Tuttavia ancora oggi sopravvivono alcune pratiche ascetiche, anche se con qualche differenza rispetto a quelle originali del periodo pre Meiji. Tra questi i più conosciuti sono l’Ōmine shugyō (大峰修行?) e l’Aki no mine (秋峰?), che si svolgono entrambi durante il mese di agosto. Il primo è un pellegrinaggio compiuto dagli yamabushi della Scuola Shōgoin di Kyōto, con partenza dal monte Yoshino e arrivo sul monte Kumano (passando attraverso il monte Ōmine). Questo tragitto è noto come pellegrinaggio di Yoshino-Kumano, che si snoda lungo la penisola di Kii e attraversa le settantacinque stazioni in cui, secondo le leggende, si ritirò l'asceta En-no-Gyoja, che sottomise alla sua volontà numerosi kami. Viaggiando attraverso questi luoghi compì riti esoterici, acquisendo poteri sovrannaturali e raggiungendo l'illuminazione.

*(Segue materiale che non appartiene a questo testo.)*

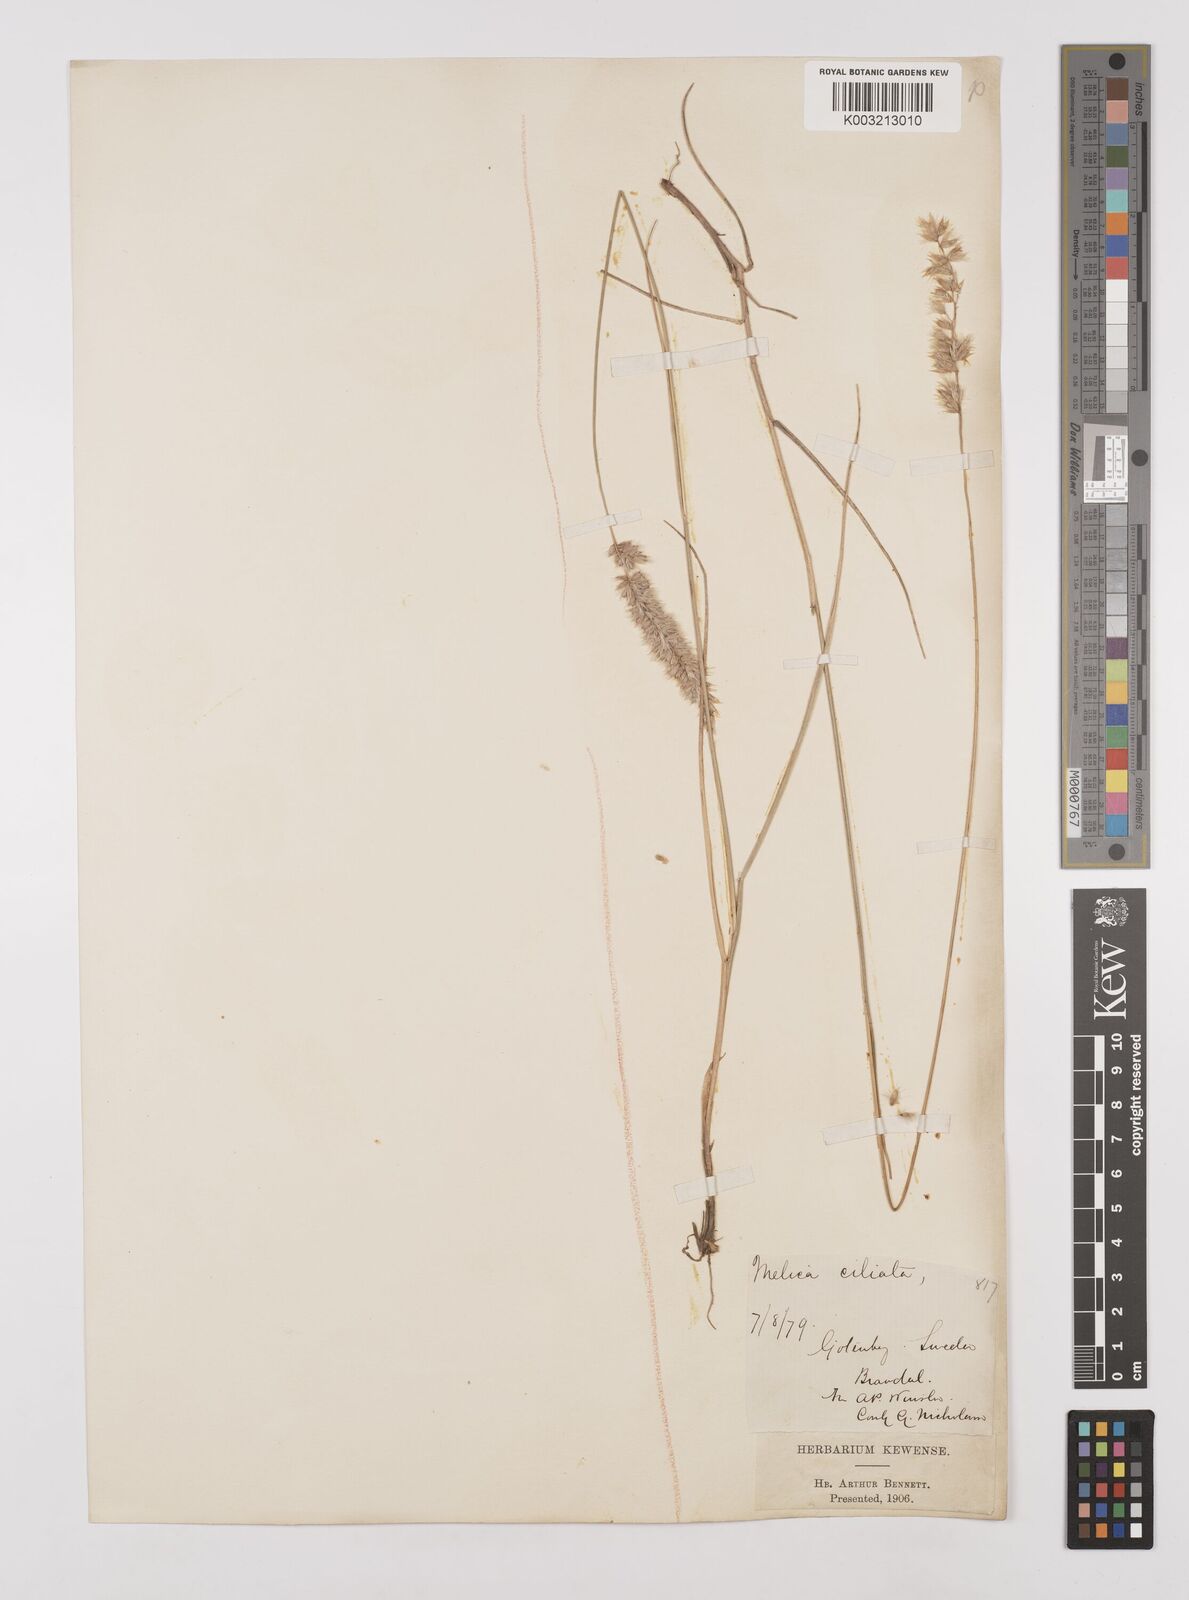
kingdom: Plantae
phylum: Tracheophyta
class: Liliopsida
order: Poales
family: Poaceae
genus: Melica
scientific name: Melica ciliata
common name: Hairy melicgrass
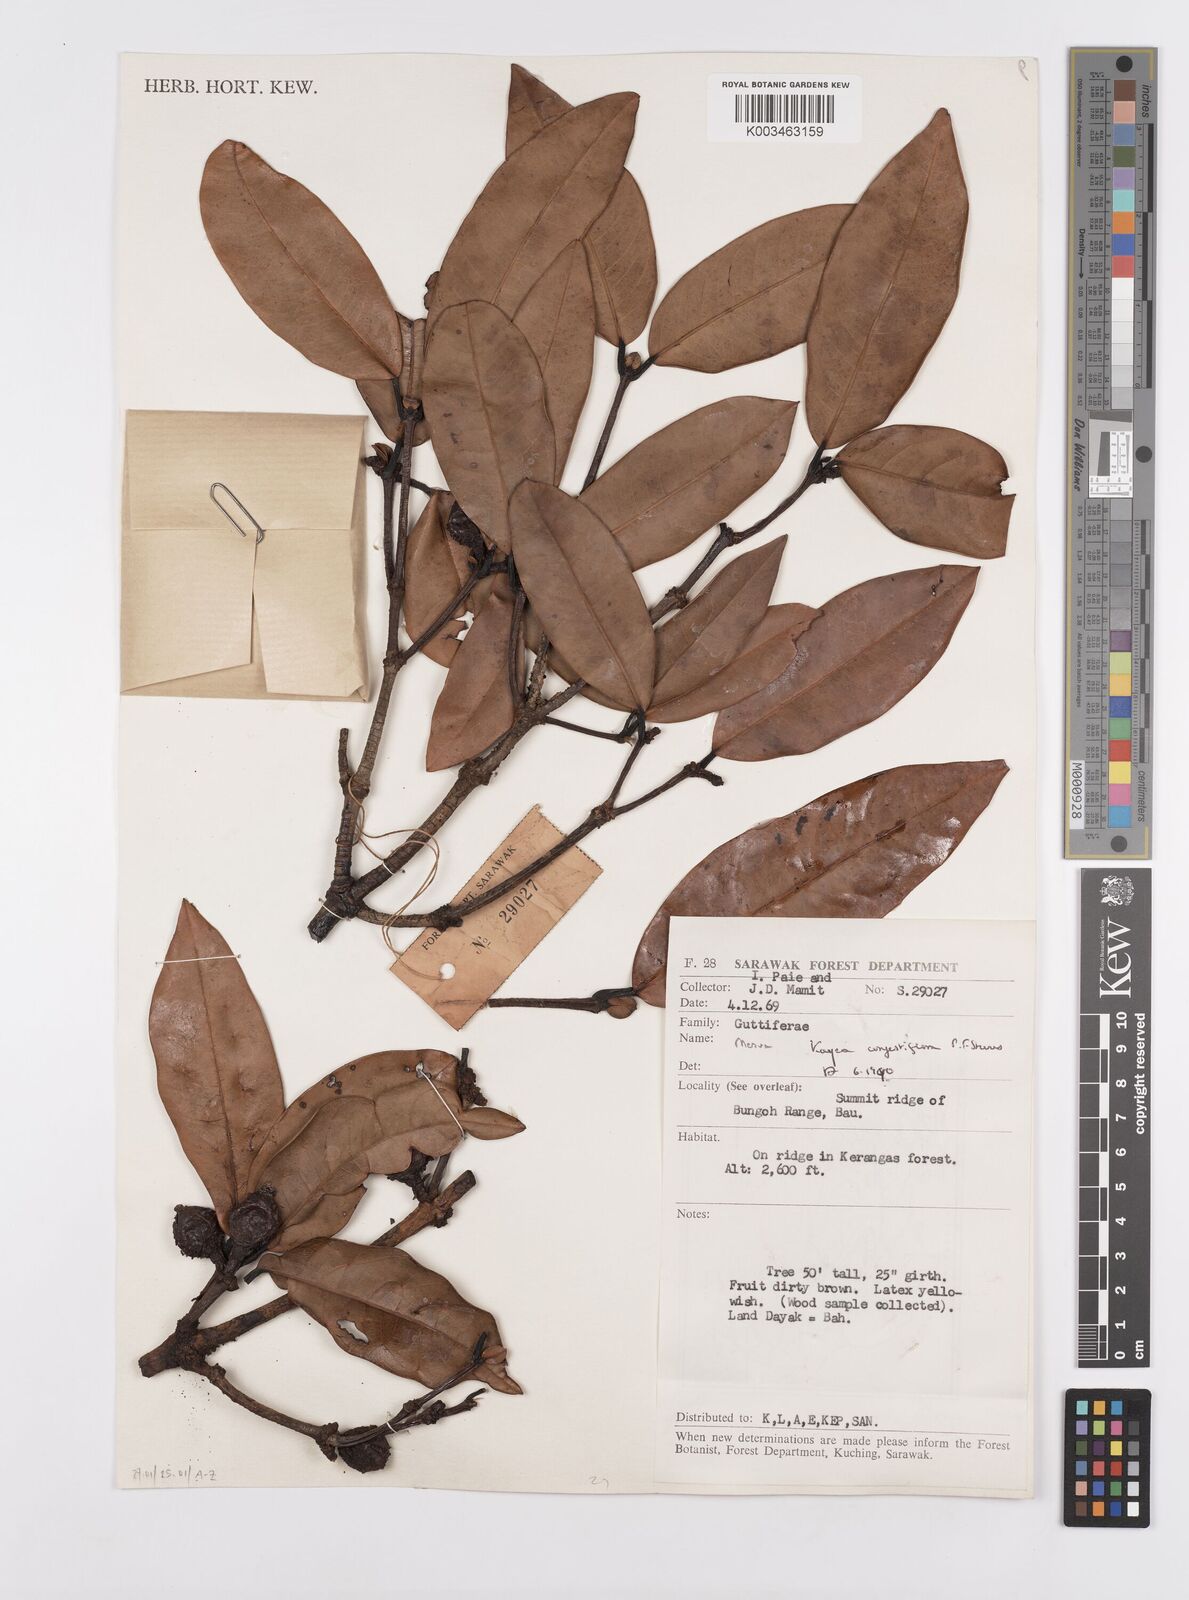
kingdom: Plantae
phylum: Tracheophyta
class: Magnoliopsida
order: Malpighiales
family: Calophyllaceae
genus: Kayea
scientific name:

Il secondo, l'aki no mine, viene praticato dagli yamabushi dell’Haguro Shugendō e rappresenta il rituale più importante di questa scuola. Consiste in un periodo di ritiro ascetico e nella salita rituale del monte Haguro. Anticamente durava 75 giorni, ma col passare del tempo il periodo di ritiro venne gradualmente ridotto andando verso una semplificazione e ha una durata di 10 giorni[30].